Department of Cardiovascular Medicine, the Affiliated Hospital of Guizhou Medical University, Guiyang, China.
BMC Cardiovasc Disord. 2024 Oct 16;24(1):565. doi: 10.1186/s12872-024-04228-9.
This study aims to identify m6A methylation-related and immune cell-related key genes with diagnostic potential for heart failure (HF) by leveraging various bioinformatics techniques.
The GSE116250 and GSE141910 datasets were sourced from the Gene Expression Omnibus (GEO) database. Correlation analysis was conducted between differentially expressed genes (DEGs) in HF and control groups, alongside differential m6A regulatory factors, to identify m6A-related DEGs (m6A-DEGs). Subsequently, candidate genes were narrowed down by intersecting key module genes derived from weighted gene co-expression network analysis (WGCNA) with m6A-DEGs. Key genes were then identified through the Least Absolute Shrinkage and Selection Operator (LASSO) analysis. Correlation analyses between key genes and differentially expressed immune cells were performed, followed by the validation of key gene expression levels in public datasets. To ensure clinical applicability, five pairs of blood samples were collected for quantitative real-time fluorescence PCR (qRT-PCR) validation.
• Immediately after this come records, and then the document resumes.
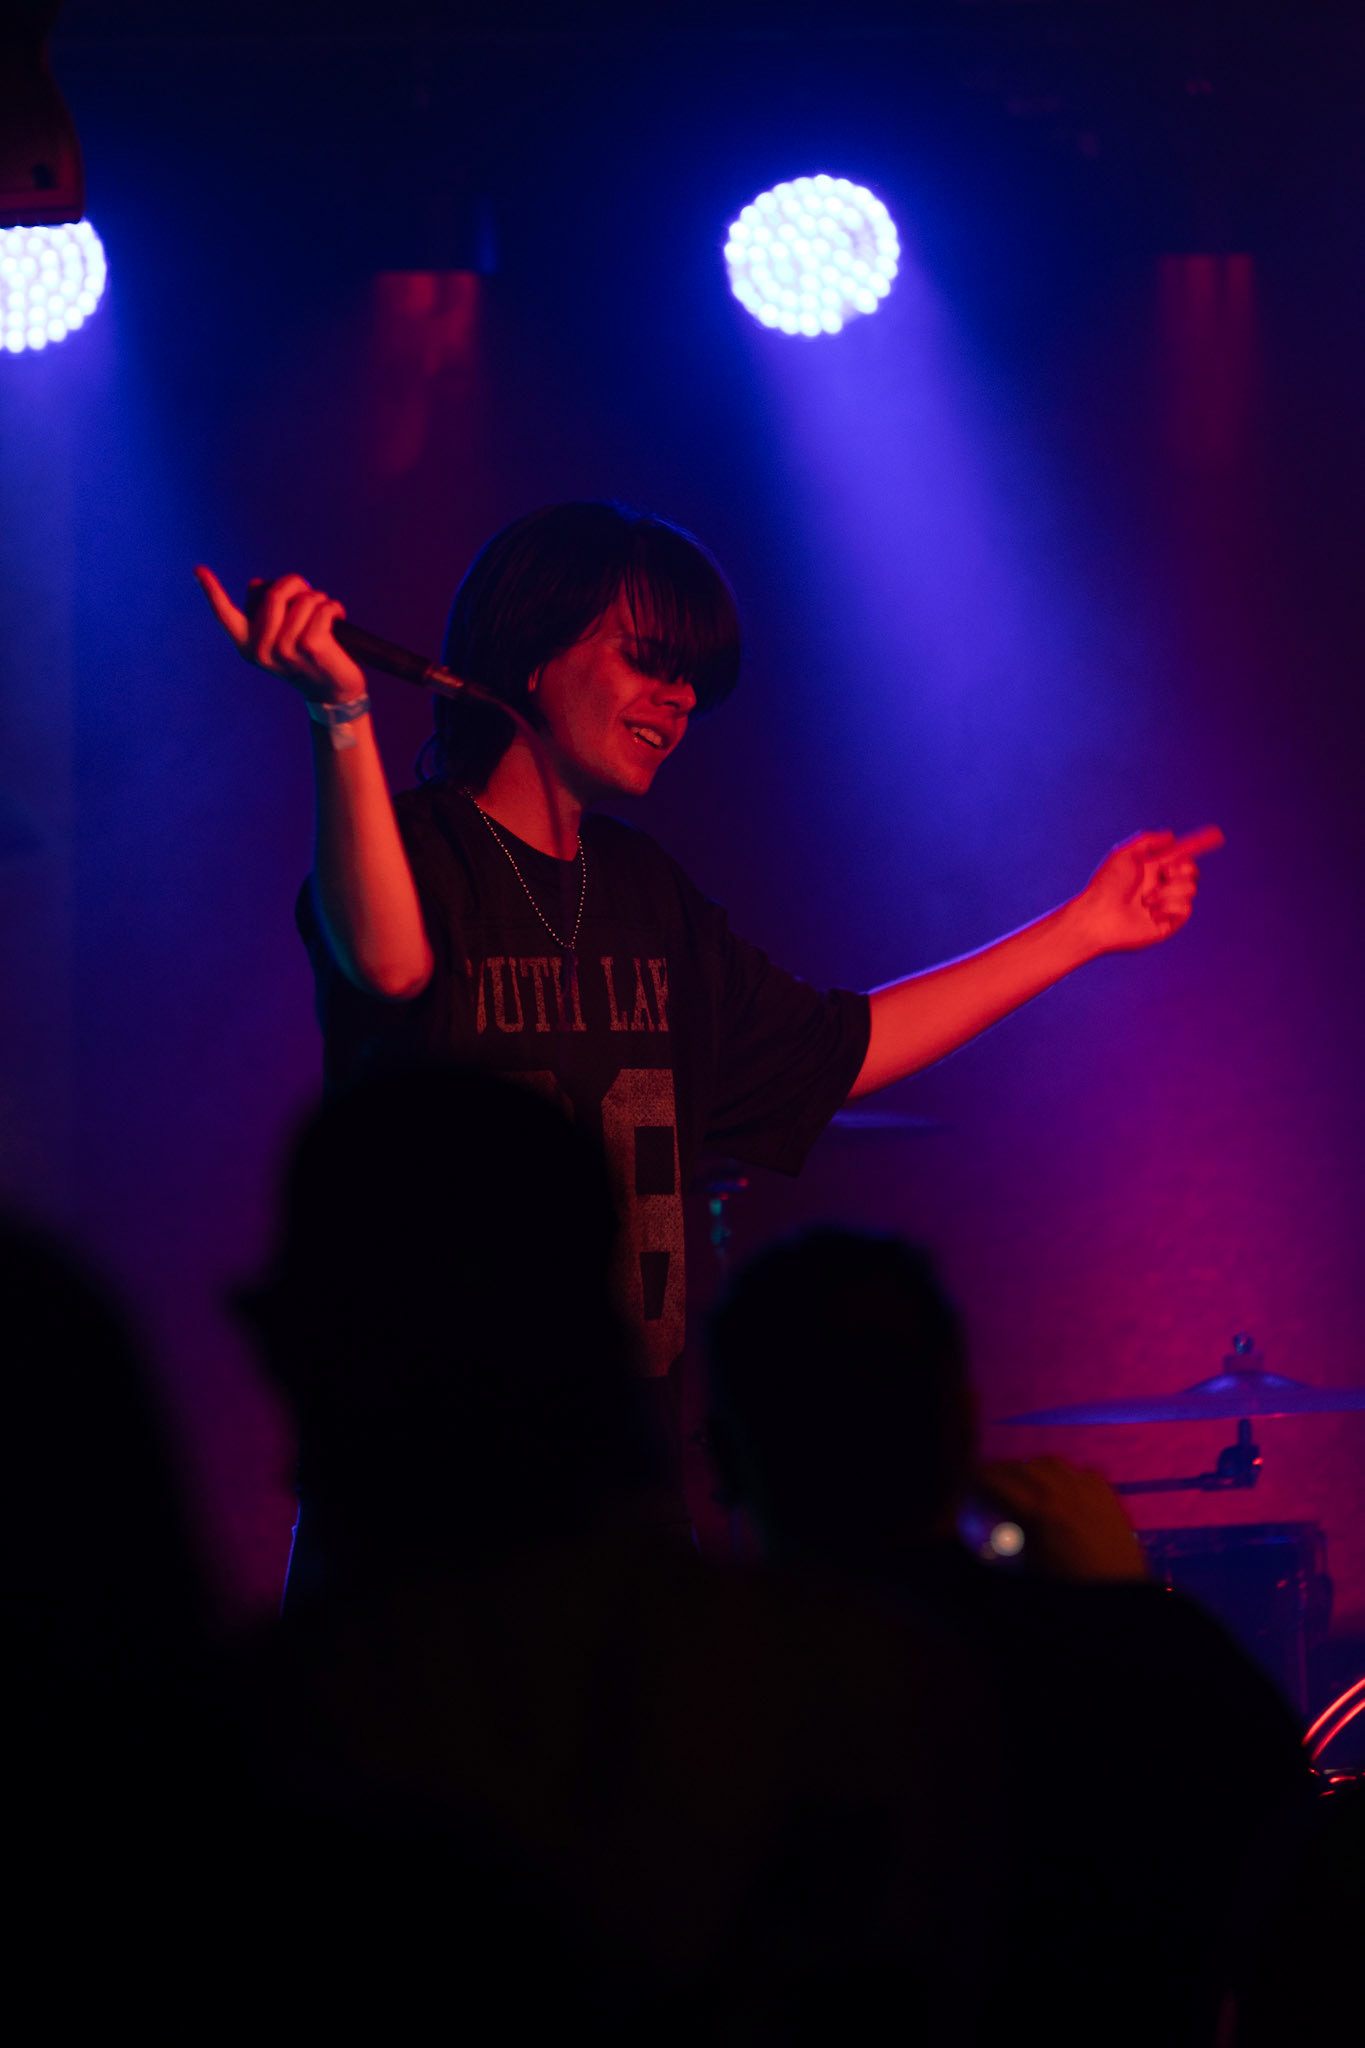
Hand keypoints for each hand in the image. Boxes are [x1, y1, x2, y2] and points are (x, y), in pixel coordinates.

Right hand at [194, 567, 366, 705]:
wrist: (335, 693)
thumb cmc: (309, 657)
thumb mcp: (282, 637)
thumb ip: (268, 612)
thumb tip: (256, 583)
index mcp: (249, 646)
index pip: (225, 616)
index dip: (212, 591)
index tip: (199, 570)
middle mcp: (262, 650)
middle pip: (274, 594)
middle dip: (295, 583)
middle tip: (310, 592)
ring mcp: (285, 650)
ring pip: (302, 600)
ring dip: (319, 599)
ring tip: (325, 614)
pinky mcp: (310, 647)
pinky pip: (321, 608)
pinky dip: (333, 607)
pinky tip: (337, 617)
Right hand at [976, 1456, 1147, 1582]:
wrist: (1119, 1598)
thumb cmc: (1070, 1590)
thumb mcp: (1028, 1569)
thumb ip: (1005, 1545)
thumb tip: (988, 1534)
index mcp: (1038, 1514)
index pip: (995, 1482)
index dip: (975, 1481)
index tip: (967, 1486)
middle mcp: (1062, 1494)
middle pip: (1020, 1467)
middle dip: (998, 1473)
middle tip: (987, 1485)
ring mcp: (1088, 1492)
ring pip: (1050, 1463)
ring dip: (1030, 1469)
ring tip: (1022, 1483)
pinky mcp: (1108, 1497)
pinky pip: (1081, 1473)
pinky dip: (1065, 1476)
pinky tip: (1062, 1490)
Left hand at [1071, 825, 1224, 954]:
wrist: (1099, 917)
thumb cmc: (1106, 885)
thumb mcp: (1125, 854)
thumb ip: (1148, 840)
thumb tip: (1172, 836)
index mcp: (1151, 869)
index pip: (1181, 854)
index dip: (1199, 844)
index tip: (1217, 835)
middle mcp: (1160, 886)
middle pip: (1192, 870)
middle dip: (1183, 867)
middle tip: (1164, 871)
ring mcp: (1166, 905)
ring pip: (1191, 888)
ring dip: (1168, 890)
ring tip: (1145, 900)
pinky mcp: (1169, 924)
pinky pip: (1186, 908)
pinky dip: (1168, 906)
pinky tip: (1150, 912)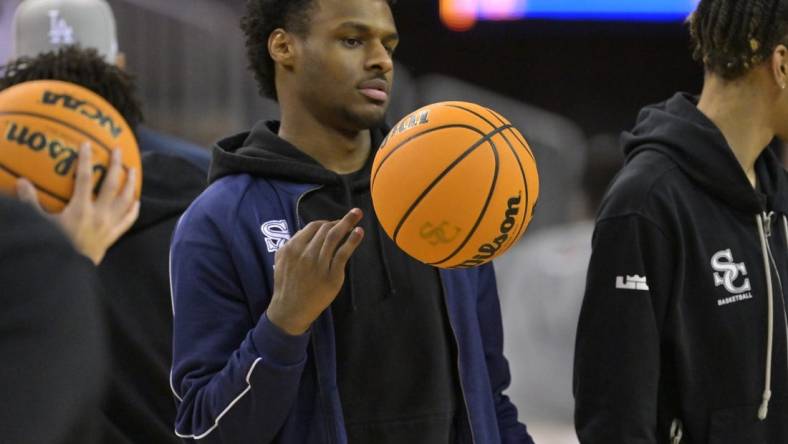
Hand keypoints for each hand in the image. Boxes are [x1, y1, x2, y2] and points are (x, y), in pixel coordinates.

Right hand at [17, 142, 139, 264]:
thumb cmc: (53, 246)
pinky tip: (137, 201)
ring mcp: (109, 225)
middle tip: (118, 150)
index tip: (87, 145)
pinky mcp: (113, 236)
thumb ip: (30, 203)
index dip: (86, 160)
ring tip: (133, 170)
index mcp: (81, 209)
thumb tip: (21, 182)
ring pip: (126, 200)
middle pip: (113, 185)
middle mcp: (99, 215)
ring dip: (131, 183)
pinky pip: (128, 221)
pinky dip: (134, 210)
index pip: (85, 179)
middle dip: (116, 166)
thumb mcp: (39, 224)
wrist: (68, 271)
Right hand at [266, 208, 364, 334]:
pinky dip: (352, 240)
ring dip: (348, 223)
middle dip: (341, 220)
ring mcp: (319, 264)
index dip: (326, 222)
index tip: (335, 222)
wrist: (291, 310)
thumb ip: (290, 245)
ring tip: (358, 215)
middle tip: (353, 215)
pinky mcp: (331, 275)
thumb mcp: (281, 262)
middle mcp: (305, 254)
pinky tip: (359, 232)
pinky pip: (343, 253)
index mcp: (292, 248)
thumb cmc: (287, 285)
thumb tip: (304, 232)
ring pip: (335, 237)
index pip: (313, 227)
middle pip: (326, 230)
A total of 93 m6A-DEGs were identified (|COR| > 0.6, P < 0.05), and five key genes (LACTB2, NAMPT, SCAMP5, HBA1, and PRKAR2A) were selected for further analysis. Correlation analysis revealed that differential immune cells were negatively associated with the expression of LACTB2, NAMPT, and PRKAR2A (P < 0.05), while positively correlated with SCAMP5 and HBA1 (P < 0.05). Subsequent expression validation confirmed significant differences in key gene expression between the HF and control groups, with consistent expression trends observed across both training and validation sets. The expression trends of LACTB2, PRKAR2A, and HBA1 in blood samples from the qRT-PCR assay aligned with the results derived from public databases.
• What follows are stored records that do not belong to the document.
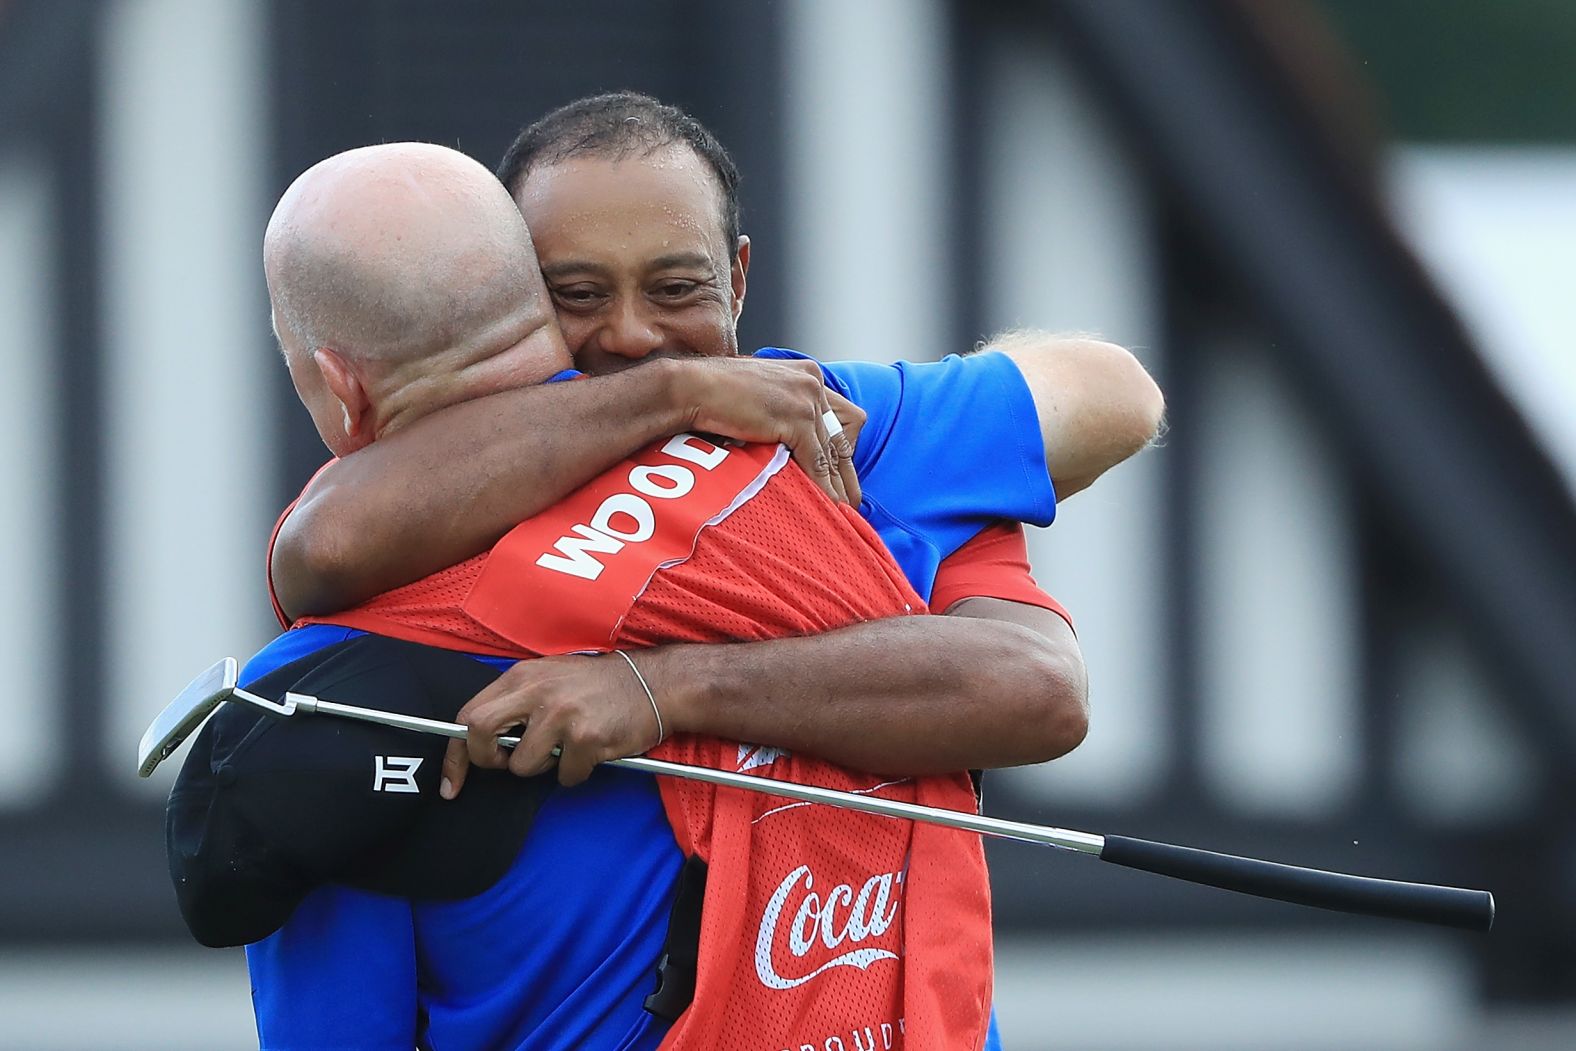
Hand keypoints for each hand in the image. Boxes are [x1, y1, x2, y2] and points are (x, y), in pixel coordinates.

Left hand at [441, 652, 662, 794]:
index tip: (452, 783)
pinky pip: (565, 777)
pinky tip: (592, 753)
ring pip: (524, 766)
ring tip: (566, 750)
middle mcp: (537, 691)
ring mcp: (561, 715)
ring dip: (543, 768)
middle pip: (480, 733)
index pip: (469, 715)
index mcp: (523, 676)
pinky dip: (576, 774)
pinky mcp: (585, 739)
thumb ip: (517, 700)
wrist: (656, 684)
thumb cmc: (600, 686)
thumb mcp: (551, 677)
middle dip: (488, 760)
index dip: (456, 754)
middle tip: (509, 764)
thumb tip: (483, 737)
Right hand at [667, 356, 862, 504]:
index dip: (841, 451)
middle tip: (850, 503)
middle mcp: (813, 383)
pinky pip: (816, 462)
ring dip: (835, 487)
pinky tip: (824, 507)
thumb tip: (791, 449)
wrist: (692, 388)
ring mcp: (807, 399)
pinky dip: (821, 488)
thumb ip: (781, 413)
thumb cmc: (714, 395)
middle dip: (845, 475)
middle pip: (840, 438)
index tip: (840, 476)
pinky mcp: (797, 418)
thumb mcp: (760, 397)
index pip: (839, 418)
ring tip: (840, 513)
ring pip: (830, 454)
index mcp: (808, 374)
This study successfully identified five m6A methylation-related key genes with diagnostic significance, providing a theoretical foundation for further exploration of m6A methylation's molecular mechanisms in HF.
本研究旨在利用多种生物信息学技术,鉴定具有心力衰竭(HF)诊断潜力的 m6A 甲基化相关和免疫细胞相关关键基因。
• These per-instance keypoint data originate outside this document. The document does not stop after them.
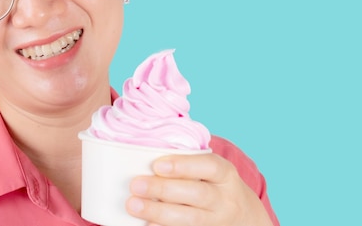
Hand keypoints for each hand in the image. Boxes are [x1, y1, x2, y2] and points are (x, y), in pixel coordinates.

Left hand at [126, 153, 272, 225]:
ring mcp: (218, 221)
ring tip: (134, 205)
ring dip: (159, 212)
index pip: (209, 167)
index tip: (157, 165)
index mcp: (225, 175)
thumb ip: (186, 164)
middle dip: (164, 189)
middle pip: (197, 194)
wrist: (244, 217)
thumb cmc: (213, 185)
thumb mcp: (210, 171)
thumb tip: (144, 159)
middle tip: (136, 185)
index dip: (183, 165)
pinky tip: (148, 224)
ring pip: (191, 219)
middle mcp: (225, 200)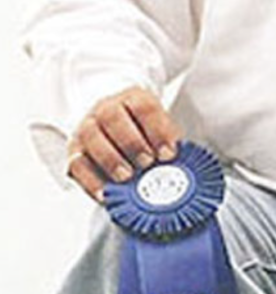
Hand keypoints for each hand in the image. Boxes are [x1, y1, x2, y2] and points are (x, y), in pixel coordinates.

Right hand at [65, 87, 181, 200]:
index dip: (157, 129)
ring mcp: (87, 128)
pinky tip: (106, 194)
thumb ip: (169, 147)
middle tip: (147, 163)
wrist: (116, 128)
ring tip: (126, 177)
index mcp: (133, 100)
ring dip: (110, 159)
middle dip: (132, 142)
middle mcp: (106, 109)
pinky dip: (91, 181)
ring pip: (90, 136)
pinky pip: (76, 164)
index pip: (144, 107)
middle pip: (111, 116)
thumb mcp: (162, 133)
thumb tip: (182, 170)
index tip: (169, 153)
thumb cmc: (145, 135)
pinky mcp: (75, 151)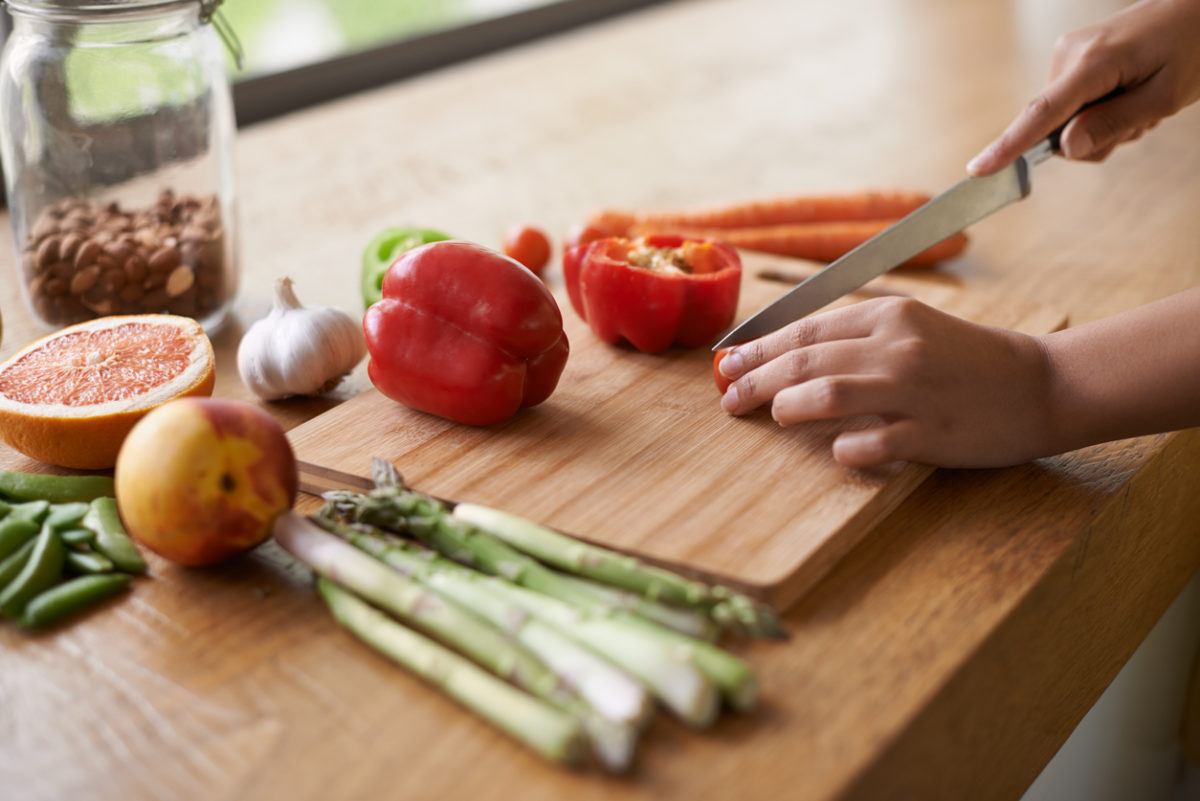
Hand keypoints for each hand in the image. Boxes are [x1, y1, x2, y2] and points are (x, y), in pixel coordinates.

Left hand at [717, 298, 1053, 468]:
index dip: (758, 349)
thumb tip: (784, 354)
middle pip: (805, 360)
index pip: (805, 330)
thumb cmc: (967, 360)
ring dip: (789, 405)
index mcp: (889, 315)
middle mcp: (898, 347)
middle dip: (755, 380)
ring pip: (828, 392)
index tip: (727, 364)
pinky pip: (871, 442)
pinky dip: (846, 448)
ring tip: (774, 414)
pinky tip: (837, 450)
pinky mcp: (933, 433)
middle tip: (729, 398)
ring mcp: (915, 391)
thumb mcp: (913, 329)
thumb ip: (855, 337)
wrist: (1042, 385)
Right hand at [967, 0, 1199, 175]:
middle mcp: (1069, 54)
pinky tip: (1128, 93)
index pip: (1042, 113)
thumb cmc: (1192, 46)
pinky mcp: (1070, 58)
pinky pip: (1071, 105)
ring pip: (1064, 121)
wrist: (1196, 7)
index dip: (1009, 146)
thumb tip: (1065, 148)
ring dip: (1101, 125)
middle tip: (1140, 122)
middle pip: (1056, 127)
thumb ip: (1114, 123)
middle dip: (1094, 138)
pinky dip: (1099, 111)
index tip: (978, 169)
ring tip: (1139, 102)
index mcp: (1093, 62)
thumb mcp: (1166, 96)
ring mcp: (1066, 54)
从基因表达综合数据库(GEO)中获取 GSE116250 和 GSE141910 数据集。对 HF 组和对照组之间的差异表达基因(DEGs)进行相关性分析,以及差异 m6A 调节因子,以鉴定 m6A 相关 DEGs(m6A-DEGs)。然后,通过将加权基因共表达网络分析(WGCNA)得出的关键模块基因与 m6A-DEGs 进行交集,缩小候选基因的范围。通过最小绝对收缩和选择算子(LASSO)分析鉴定关键基因。对关键基因与差异表达免疫细胞之间的相关性进行分析,然后在公共数据集上验证关键基因的表达水平。为了确保临床适用性,收集了 5 对血液样本进行定量实时荧光 PCR(qRT-PCR)验证。
共鉴定出 93 个 m6A-DEGs(|COR|>0.6,P<0.05),并选择了 5 个关键基因(LACTB2、NAMPT、SCAMP5、HBA1 和 PRKAR2A)进行进一步分析。相关性分析表明,差异免疫细胞与 LACTB2、NAMPT 和 PRKAR2A 的表达呈负相关(P<0.05),而与 SCAMP5 和 HBA1 的表达呈正相关(P<0.05)。随后的表达验证证实了关键基因在 HF 组和对照组之间表达的显著差异,在训练集和验证集均观察到一致的表达趋势。qRT-PCR 检测血液样本中 LACTB2、PRKAR2A 和 HBA1 的表达趋势与公共数据库的结果一致。
本研究成功鉴定了具有诊断意义的 5 个 m6A 甲基化相关关键基因,为进一步探索 m6A 甲基化在 HF 中的分子机制提供了理论基础。